Voters in Greenup County will head to the polls next year to decide if alcohol sales will be allowed there again after a more than 65-year hiatus.
The local option election follows a successful petition drive to get the issue on the ballot. It was initiated in late summer by locals seeking to spur economic growth.
The election will be Jan. 22, according to Greenup County Judge-Executive Bobby Carpenter. He confirmed Wednesday afternoon the petition bore enough verified signatures to trigger a vote.
County Clerk Pat Hieneman and her staff worked to verify the signatures. Carpenter also asked for assistance from Kentucky Attorney General Jack Conway’s office to determine if signatures submitted after the original petition was turned into officials could be used. The signatures were dated and the envelope was postmarked before the petition was submitted to county officials last week. Those were counted, according to Carpenter.
In all, about 1,650 signatures of registered Greenup County voters were verified from the more than 2,600 collected. According to state law, 25 percent of voters who cast ballots in the last general election had to sign the petition to trigger an election.
“I shook 2,000 hands to get this done,” said Jeremy Bates, who spearheaded the petition drive sponsored by the loosely affiliated Greenup County Coalition for Economic Growth.
“I kind of got a reborn belief in the American way. A small group of people, if they work hard enough, they can get stuff done,” Bates said.
“I want to seal the deal and bring a couple of nice restaurants here. I want something nice for people to eat. I want to focus on business. We want to keep moving forward. It is about making this place better.”
He said the coalition will meet today to determine how to move forward during the next several months.
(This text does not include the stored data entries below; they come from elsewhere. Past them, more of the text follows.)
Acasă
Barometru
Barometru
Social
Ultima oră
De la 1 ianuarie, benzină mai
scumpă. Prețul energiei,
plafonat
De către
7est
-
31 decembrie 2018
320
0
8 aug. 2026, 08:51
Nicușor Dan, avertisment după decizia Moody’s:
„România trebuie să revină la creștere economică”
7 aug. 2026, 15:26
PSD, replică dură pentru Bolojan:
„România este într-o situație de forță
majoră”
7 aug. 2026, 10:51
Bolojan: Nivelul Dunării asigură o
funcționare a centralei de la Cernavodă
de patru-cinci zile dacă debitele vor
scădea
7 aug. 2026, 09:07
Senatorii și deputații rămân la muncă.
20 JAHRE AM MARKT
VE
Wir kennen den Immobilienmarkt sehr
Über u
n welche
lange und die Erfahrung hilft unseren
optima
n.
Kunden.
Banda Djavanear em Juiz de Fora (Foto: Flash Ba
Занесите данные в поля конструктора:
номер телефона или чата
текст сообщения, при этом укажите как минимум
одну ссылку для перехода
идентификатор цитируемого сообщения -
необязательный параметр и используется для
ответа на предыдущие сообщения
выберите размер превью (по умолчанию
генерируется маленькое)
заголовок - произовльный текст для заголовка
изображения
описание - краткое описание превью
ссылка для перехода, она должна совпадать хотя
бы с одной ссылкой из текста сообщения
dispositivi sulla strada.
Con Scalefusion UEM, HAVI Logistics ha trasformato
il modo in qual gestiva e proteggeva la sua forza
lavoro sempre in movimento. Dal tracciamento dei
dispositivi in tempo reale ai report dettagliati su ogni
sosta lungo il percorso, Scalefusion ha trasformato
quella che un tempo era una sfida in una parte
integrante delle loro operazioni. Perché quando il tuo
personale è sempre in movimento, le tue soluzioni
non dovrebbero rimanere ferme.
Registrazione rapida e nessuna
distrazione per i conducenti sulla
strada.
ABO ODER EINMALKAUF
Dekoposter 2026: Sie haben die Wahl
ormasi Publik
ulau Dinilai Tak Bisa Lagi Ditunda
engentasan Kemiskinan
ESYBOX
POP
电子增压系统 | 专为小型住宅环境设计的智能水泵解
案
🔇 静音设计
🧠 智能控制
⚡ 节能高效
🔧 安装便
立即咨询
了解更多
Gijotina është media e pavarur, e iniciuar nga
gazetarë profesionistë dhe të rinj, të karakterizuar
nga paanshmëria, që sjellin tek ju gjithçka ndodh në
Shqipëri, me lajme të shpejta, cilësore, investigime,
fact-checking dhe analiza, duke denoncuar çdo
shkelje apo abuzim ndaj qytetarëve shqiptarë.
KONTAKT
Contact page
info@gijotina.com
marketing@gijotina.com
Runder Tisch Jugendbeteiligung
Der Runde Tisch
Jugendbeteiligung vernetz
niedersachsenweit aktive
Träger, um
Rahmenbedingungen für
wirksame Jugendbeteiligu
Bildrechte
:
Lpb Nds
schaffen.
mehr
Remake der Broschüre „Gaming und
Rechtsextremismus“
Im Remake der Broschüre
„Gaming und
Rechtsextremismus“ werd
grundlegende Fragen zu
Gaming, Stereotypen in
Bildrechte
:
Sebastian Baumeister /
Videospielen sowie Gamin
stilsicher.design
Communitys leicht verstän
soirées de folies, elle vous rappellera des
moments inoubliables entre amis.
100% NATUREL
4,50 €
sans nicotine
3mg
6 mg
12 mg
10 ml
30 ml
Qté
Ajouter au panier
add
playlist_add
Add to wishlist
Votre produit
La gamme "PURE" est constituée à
There has been little vocal opposition to the vote to allow alcohol sales, and to date no organized groups have come out against the issue.
County officials are pledging to remain neutral.
“I’m staying out of it and my court is staying out of it,” Carpenter said. “From here on, it is up to the voters and the public.”
If the measure passes, Carpenter said, “I’m going to ask the (state) Alcohol Beverage Control office to send someone here to help us. We’ll do this thing correctly.”